By the time we made it to the Malaysian state of Sabah on the island of Borneo, it had been a couple of months since our last opportunity to ogle the world’s wildlife (brown bears in Hokkaido, if you’re tracking that sort of thing…). Clearly, it was time to donate more blood to the leeches in payment for a few sightings of Borneo’s diverse primates and other storied creatures (spoilers: hornbills! crocs! civets!).
Our foray into the remaining wild habitats of Sabah started with the lowland forests and floodplains along the Kinabatangan River. The second longest river in Malaysia, this area is an ideal place to spot some of Borneo’s endemic inhabitants, such as the odd-looking proboscis monkey. Easily identified by their protruding noses, these monkeys live in groups comprising one male and an assortment of females and juveniles. Like other members of the colobine subfamily, proboscis monkeys subsist primarily on leaves supplemented by fruits and occasional insects.
Staying at a small eco-lodge on the riverbanks, we took early morning and late afternoon boat rides to search for wildlife. After dark, we donned rubber boots and tramped around muddy forest trails to spot nocturnal animals like the Malay civet, a small carnivore that is widespread throughout Borneo and the surrounding islands. Portions of the Kinabatangan River have been protected as wildlife sanctuaries, but these areas are currently fragmented and vulnerable to encroachment by palm oil plantations and proposed infrastructure projects in the Lower Kinabatangan.
Balancing the needs of the local economy with the importance of preserving valuable ecosystems is a complicated issue, touched upon delicately by our trekking guide, Mike, who led us on hikes in the Danum Valley in southeastern Sabah. We found Mike gazing at the canopy one afternoon and musing about whether it would all still exist for future generations. As a naturalist with over ten years of experience and the son of an oil palm grower, Mike holds a unique perspective. This internal conflict of interests has provoked genuine conflicts between father and son as Mike has struggled with the fact that his education and chance to pursue his interests as a skilled wildlife guide have largely been by-products of his father’s success in the palm oil industry — an industry that has resulted in vast deforestation. As I said, it’s complicated.

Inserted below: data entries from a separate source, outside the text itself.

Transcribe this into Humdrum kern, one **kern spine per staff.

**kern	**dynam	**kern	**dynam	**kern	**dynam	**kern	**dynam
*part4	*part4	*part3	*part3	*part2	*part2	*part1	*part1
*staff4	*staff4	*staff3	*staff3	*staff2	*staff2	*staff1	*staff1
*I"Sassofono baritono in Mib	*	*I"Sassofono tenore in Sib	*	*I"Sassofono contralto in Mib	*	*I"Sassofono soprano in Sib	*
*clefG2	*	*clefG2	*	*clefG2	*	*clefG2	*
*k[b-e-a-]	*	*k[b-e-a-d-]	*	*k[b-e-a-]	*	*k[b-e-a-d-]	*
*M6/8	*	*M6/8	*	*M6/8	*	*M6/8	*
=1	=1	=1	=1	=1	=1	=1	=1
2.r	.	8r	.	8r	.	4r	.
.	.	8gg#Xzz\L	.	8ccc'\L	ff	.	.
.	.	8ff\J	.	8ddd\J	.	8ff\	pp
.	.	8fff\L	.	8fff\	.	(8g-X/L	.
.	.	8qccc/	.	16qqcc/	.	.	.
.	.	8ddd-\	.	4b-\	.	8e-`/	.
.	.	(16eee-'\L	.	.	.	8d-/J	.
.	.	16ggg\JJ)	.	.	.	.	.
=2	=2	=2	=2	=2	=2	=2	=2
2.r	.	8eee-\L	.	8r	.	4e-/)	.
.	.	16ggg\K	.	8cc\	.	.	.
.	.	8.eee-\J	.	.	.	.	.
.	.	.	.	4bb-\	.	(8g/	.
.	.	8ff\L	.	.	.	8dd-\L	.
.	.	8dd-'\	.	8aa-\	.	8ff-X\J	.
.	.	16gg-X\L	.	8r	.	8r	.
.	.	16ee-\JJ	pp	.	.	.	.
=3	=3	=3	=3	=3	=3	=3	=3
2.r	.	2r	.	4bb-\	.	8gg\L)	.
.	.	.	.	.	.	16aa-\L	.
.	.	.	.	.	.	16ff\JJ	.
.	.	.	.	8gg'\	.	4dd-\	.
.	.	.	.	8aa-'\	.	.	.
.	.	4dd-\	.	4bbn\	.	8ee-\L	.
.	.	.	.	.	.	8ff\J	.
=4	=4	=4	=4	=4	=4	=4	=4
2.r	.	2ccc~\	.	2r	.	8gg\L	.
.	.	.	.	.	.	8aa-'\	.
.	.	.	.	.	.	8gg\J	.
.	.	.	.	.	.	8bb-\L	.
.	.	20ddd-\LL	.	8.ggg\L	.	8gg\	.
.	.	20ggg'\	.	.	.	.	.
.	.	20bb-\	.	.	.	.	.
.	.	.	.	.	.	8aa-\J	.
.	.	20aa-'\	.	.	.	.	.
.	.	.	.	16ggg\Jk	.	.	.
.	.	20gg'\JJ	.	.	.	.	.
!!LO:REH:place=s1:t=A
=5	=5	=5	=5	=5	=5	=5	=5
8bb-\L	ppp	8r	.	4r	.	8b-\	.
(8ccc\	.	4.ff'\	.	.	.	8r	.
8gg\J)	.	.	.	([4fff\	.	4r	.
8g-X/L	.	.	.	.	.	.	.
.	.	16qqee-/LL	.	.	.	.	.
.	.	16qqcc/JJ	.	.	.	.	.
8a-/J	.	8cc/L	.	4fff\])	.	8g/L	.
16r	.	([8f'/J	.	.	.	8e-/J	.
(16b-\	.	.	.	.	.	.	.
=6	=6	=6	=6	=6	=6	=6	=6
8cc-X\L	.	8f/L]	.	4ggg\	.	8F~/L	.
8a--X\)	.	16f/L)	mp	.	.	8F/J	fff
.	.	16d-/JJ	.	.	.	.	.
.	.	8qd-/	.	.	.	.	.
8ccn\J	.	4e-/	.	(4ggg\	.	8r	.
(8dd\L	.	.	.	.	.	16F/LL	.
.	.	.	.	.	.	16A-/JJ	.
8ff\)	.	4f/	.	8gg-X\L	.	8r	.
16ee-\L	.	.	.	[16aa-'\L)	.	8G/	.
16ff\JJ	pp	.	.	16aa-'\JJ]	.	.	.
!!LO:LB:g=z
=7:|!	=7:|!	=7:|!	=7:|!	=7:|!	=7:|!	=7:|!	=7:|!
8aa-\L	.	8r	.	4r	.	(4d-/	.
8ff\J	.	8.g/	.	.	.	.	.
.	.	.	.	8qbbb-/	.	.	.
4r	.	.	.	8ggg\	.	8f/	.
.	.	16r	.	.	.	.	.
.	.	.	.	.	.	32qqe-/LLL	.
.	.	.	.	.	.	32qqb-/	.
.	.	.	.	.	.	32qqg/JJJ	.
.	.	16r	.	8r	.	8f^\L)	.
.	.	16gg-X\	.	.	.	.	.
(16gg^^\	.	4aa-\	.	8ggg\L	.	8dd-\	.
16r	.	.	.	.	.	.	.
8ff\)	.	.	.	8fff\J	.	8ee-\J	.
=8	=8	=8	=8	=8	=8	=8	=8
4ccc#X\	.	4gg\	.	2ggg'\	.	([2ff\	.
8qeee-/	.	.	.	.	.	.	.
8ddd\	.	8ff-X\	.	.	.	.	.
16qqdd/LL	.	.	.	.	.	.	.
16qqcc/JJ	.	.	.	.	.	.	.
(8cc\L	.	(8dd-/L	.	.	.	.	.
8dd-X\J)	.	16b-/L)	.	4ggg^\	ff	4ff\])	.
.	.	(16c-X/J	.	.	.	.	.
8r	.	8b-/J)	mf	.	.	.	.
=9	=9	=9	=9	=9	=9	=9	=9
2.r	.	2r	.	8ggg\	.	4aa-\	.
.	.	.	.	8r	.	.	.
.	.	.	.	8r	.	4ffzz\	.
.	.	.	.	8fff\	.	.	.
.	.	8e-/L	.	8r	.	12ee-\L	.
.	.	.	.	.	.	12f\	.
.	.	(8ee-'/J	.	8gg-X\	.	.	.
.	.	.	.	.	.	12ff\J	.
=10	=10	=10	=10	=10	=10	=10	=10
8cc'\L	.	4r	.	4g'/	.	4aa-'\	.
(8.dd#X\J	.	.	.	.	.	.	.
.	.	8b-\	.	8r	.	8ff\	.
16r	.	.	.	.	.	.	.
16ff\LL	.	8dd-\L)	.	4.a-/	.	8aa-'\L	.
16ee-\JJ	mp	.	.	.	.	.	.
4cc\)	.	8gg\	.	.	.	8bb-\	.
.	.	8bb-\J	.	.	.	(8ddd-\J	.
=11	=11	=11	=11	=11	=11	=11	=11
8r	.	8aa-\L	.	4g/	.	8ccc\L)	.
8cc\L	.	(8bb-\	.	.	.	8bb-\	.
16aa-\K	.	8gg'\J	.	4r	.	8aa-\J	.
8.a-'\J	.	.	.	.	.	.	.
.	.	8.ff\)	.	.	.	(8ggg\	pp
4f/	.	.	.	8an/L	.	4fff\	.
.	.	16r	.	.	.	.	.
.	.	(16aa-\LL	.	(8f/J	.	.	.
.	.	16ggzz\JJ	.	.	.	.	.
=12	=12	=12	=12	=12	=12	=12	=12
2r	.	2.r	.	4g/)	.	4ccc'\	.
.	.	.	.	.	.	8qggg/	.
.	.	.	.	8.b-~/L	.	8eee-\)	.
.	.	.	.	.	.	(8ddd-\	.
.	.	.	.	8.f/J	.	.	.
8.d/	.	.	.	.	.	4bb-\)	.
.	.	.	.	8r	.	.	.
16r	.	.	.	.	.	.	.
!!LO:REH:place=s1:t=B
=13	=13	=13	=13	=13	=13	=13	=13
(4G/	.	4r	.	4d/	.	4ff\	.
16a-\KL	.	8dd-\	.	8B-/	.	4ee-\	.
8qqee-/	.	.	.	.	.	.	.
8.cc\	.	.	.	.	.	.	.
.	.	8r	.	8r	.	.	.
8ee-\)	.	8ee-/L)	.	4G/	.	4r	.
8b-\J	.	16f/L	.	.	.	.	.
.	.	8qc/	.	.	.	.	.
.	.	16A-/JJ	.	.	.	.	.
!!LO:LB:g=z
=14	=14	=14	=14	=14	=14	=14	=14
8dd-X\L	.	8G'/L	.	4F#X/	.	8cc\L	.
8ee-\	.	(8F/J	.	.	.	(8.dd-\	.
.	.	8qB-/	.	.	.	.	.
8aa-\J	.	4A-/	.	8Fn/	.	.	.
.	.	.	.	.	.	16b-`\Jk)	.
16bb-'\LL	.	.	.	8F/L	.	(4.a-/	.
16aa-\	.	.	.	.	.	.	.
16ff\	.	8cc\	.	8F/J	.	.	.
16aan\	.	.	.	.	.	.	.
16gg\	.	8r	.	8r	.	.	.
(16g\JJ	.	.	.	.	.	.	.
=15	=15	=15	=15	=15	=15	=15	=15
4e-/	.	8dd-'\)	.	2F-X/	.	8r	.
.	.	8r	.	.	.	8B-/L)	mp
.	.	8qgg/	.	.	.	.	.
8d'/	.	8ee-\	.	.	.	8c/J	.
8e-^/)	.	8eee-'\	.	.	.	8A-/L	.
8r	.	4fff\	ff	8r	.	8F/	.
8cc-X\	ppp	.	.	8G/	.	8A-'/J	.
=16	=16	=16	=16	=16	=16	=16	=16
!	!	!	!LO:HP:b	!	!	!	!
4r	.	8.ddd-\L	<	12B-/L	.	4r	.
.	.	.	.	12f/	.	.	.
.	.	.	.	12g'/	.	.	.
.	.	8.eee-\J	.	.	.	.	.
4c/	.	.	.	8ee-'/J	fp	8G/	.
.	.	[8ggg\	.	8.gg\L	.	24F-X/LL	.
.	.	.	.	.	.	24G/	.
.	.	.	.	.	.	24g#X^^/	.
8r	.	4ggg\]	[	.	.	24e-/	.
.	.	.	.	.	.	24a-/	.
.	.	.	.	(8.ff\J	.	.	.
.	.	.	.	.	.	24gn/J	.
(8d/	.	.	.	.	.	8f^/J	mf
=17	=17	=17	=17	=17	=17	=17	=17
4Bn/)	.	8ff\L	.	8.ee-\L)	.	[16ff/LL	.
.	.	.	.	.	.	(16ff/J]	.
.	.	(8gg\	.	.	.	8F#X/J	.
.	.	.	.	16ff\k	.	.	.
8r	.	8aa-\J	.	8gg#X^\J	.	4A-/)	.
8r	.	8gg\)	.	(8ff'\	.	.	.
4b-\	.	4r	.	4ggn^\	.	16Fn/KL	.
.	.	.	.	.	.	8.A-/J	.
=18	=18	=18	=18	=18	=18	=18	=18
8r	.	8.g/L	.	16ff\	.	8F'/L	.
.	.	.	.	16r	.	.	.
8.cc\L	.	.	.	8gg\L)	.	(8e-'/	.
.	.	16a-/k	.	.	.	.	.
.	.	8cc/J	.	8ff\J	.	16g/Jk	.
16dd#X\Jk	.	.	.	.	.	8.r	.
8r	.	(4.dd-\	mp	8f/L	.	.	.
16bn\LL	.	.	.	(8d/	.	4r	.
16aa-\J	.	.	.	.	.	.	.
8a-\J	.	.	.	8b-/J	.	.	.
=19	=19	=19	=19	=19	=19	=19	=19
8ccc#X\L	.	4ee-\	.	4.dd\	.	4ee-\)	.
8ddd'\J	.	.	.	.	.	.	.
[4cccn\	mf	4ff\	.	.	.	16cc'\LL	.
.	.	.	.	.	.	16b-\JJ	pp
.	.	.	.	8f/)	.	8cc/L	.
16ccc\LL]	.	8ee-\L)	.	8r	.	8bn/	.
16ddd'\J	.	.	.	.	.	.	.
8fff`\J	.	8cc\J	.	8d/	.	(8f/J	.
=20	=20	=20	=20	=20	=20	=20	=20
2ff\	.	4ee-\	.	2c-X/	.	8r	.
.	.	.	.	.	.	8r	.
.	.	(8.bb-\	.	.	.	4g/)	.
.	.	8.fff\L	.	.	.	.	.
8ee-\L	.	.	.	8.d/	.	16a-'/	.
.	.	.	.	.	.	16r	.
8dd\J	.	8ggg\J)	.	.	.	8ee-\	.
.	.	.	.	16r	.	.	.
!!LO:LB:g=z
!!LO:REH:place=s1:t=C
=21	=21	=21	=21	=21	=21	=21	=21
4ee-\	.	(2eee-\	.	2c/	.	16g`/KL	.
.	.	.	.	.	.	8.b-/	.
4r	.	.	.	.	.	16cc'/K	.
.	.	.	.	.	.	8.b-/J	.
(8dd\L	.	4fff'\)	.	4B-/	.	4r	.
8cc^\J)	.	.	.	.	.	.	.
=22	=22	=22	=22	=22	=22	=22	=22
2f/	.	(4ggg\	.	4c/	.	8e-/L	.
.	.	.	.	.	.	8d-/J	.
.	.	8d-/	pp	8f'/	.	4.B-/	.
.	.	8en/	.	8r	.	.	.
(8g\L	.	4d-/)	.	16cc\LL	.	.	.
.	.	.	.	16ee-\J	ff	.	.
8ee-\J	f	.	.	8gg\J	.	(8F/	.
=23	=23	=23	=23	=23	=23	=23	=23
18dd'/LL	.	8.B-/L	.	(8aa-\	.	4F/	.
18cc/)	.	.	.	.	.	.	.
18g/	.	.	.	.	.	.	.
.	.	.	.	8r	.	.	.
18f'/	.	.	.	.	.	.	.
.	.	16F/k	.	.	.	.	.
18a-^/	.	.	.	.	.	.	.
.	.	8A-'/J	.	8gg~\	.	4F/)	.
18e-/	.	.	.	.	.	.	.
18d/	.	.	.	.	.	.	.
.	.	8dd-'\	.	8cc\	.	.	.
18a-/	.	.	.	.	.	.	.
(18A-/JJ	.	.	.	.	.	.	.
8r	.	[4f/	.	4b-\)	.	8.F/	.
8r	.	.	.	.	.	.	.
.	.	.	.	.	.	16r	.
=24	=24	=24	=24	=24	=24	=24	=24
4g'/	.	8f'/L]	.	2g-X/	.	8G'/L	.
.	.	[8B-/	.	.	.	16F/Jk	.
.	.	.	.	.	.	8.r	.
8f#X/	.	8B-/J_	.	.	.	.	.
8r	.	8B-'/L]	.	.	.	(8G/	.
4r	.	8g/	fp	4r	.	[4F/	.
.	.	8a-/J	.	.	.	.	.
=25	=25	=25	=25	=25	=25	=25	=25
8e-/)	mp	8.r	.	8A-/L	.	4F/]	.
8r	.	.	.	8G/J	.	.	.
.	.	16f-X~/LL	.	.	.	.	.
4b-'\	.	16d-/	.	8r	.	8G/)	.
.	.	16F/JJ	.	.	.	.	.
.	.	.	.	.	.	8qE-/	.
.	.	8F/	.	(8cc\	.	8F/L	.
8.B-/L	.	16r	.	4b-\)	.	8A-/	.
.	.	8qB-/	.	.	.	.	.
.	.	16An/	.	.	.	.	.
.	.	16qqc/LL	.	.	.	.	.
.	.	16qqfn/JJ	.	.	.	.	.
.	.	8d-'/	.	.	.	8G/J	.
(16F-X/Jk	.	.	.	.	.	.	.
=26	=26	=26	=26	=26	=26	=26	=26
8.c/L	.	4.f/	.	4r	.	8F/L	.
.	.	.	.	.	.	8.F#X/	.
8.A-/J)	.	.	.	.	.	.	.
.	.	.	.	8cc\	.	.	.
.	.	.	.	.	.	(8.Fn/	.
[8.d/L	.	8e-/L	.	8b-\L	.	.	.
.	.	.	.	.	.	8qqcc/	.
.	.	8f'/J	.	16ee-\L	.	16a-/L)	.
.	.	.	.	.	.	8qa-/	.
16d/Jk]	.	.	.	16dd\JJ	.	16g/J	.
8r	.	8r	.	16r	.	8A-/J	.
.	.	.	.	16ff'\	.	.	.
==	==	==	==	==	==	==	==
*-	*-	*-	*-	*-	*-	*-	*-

For now the Danum Valley Conservation Area remains one of the oldest primary rainforests in the world, and this beautiful environment hosts an incredible diversity of species. While staying in a basic room (supposedly once occupied by Sir David Attenborough!) at a field center catering to scientists and student researchers, we had access to the copious nature trails in the area. In the company of a few other nature lovers, Mike led us through dense foliage to waterfall pools, canopy platforms, and an ancient burying ground. Along the way, we were fortunate enough to catch a pair of Bornean gibbons flying through the treetops, a troop of red leaf monkeys enjoying an afternoon snack, and a pair of oriental pied hornbills swooping down over the riverside at dusk.
And the highlight of all this exploration? We watched in awe as a pair of wild orangutans, a mother and juvenile, foraged for fruit. Orangutans are largely solitary, but young orangutans remain with their mothers for eight years or more, through adolescence. We happened to catch the end of fruiting season, when durians and rambutans and other orangutan delicacies are in season, enticing hungry primates to forage in relatively open areas. Orangutans in the wild survive on a varied diet of fruit, leaves, eggs, honey, insects, flowers, and seeds. But, the Bornean orangutan, like three of its fellow species of great ape, is critically endangered. Seeing one in the wild is a dream for many visiting Borneo, but succeeding is a matter of timing and a bit of luck.
Before we left on this trip, I combed the travel forums for tips on where to look for orangutans in the wild. There are no certainties, but based on our experience, Sabah in September gives you a good chance. Verdant rainforests are an integral part of Borneo’s heritage. For anyone inclined to visit one of these spectacular reserves, I’d encourage you to go for it!